I guess it's time to upgrade and check out some other options and choose something that doesn't collect so much noticeable dust. But as you all know I am as tight as my bro Jesus when it comes to spending the greenbacks so of course I check out the best deals at Hansen Wholesale Ceiling Fans. 

Check out this sweet fan! Oh yeah I am thinking this will look awesome in my living room, what do you think? I love the baseball bats for blades, sweeeet! 





Monday, December 7, 2009

You want me to do what??

I honestly don't know why some people stay in the education field anymore, especially when they are faced with some of the crap that is floating around this state lately.  So the Detroit Teachers Union was asked to loan the district some moohla. To the tune of $500 per month, per teacher.....yeah ok.

So let me get this straight, the Detroit school district is over 200 million, yeah I said "million" in debt. Now some of this is due to state cut backs, but the MAJORITY of the deficit is due to administration corruption and well complete bad judgment in financial matters.

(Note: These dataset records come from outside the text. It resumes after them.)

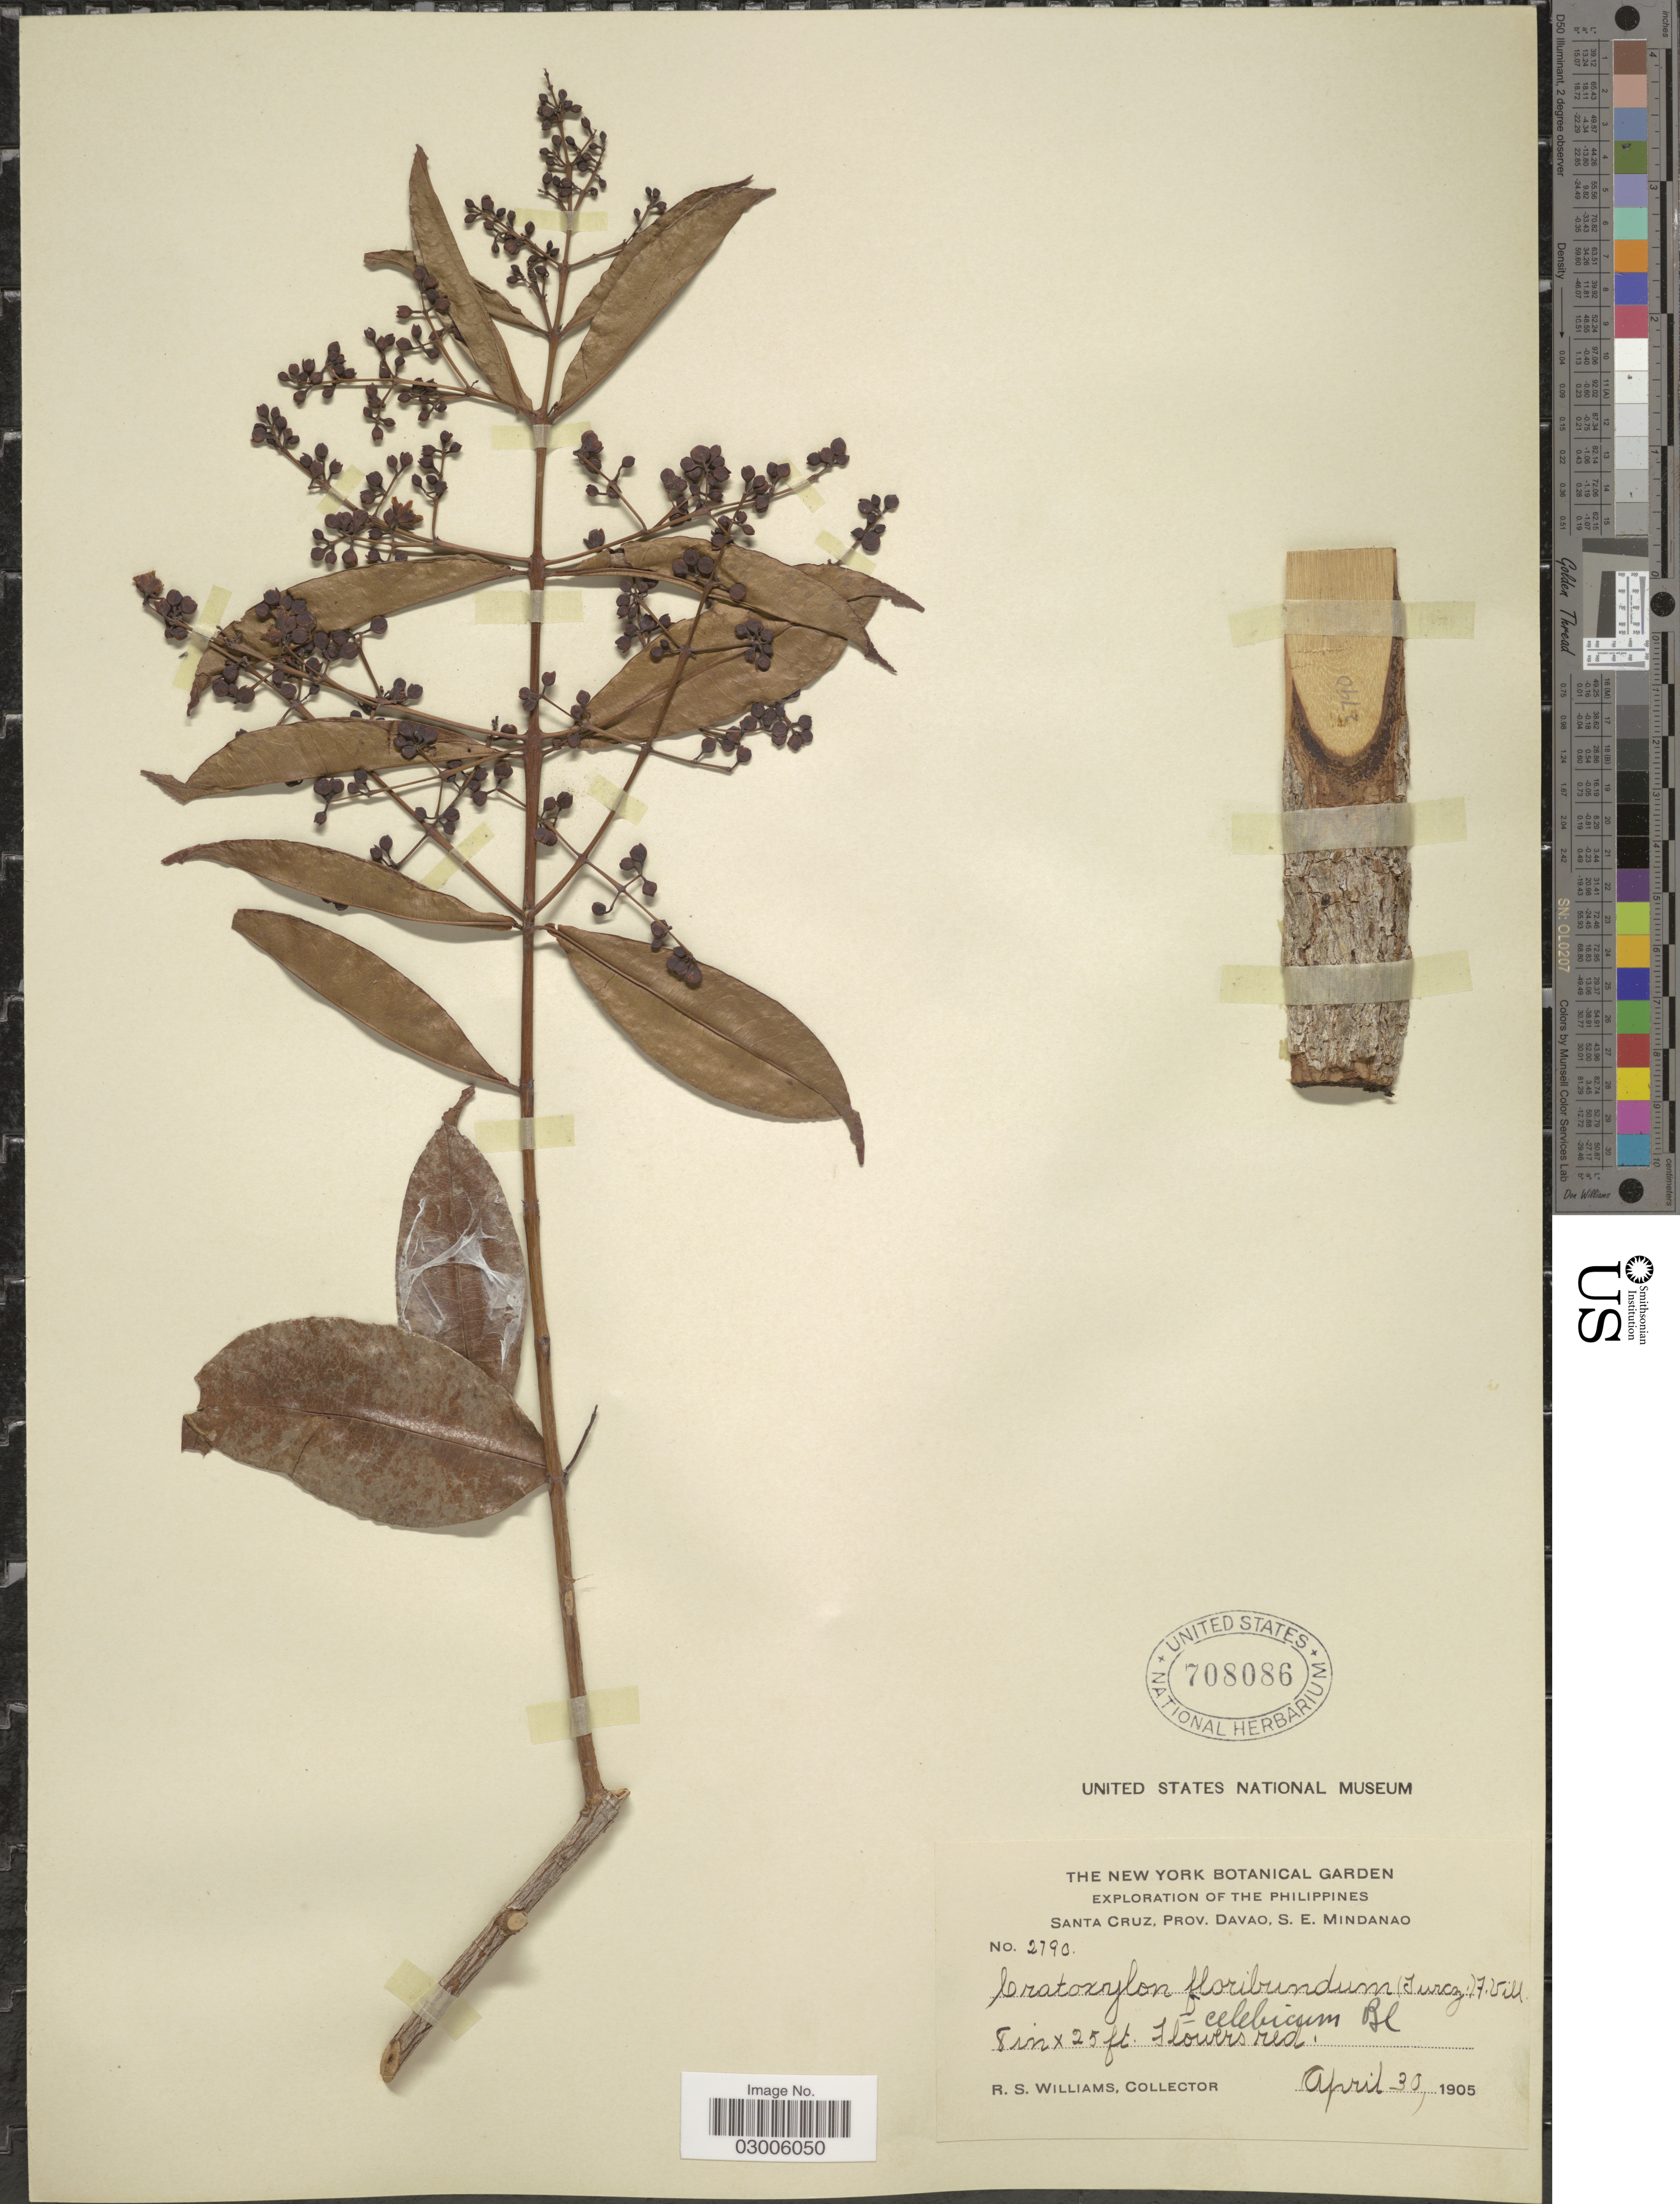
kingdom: Plantae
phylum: Tracheophyta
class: Magnoliopsida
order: Malpighiales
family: Hypericaceae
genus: Cratoxylum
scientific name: Cratoxylum celebicum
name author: Blume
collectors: R. S. Williams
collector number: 2790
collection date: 1905-04-30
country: Philippines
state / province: Davao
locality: Santa Cruz. S.E. Mindanao.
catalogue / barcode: US 708086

So how does the district deal with it, at the expense of the teachers. Come on people what are you thinking, even I feel for the Detroit Teachers, they are on the low payscale in the state to begin with, and to then have to give back what could amount to some of the teachers nearly a weeks worth of pay to bail them out is simply outrageous.  But yet they are expected to keep the high standards of learning that the state has required but with less resources than ever and a teacher that can't afford to buy their lunch in the school cafeteria. Maybe they can apply for the free and reduced lunch program....they probably don't make much more than their student's parents who qualify for every assistance programs out there.  Needless to say this pisses me off, I am just wondering when did taking the Teacher's Oath include taking a vow of poverty? It doesn't, and I hope all those Detroit Teachers tell their administration to Kiss Their Ass when it comes to this supposed loan to the district .

Wednesday, December 2, 2009

Sometimes I wish I were Deaf

My internet connection took a dumper at the house, so I'm sitting here at Panara Bread getting some work done. Which is all fine except that this coffee I am downing is making me hotter than hell! Anyway, getting to my point.

I'm not real fond of working on my computer in public, it's not that I really worry about invasion of privacy or anything, because the people around me seem to be oblivious to the fact I am sitting with in 5 feet of them. Here in lies my issue. I typically can't stand to listen to other people's conversations in public. Yeah I know what you are thinking mind your own business and you won't have to worry about it. Honestly it's not that simple, I simply can't turn off my hearing. Wish I could but I can't.

Out of all the conversations that I overhear, the most painful are the ones where pickup artists are smooshing some chick they don't know at the table next to me. Honestly I'd rather be sitting in the dentist chair than to listen to their lame attempts. 

Seriously these men need to take some lessons on how to flirt and developing pick up lines because I can see the look of awkwardness and practically hear them subconsciously screaming "get away from me Freak" in their head as they attempt to non verbally give these guys the brush off.

Yeah and you just thought I was mindlessly tapping away at my computer all this time.......when in reality you became blog fodder and didn't even know it.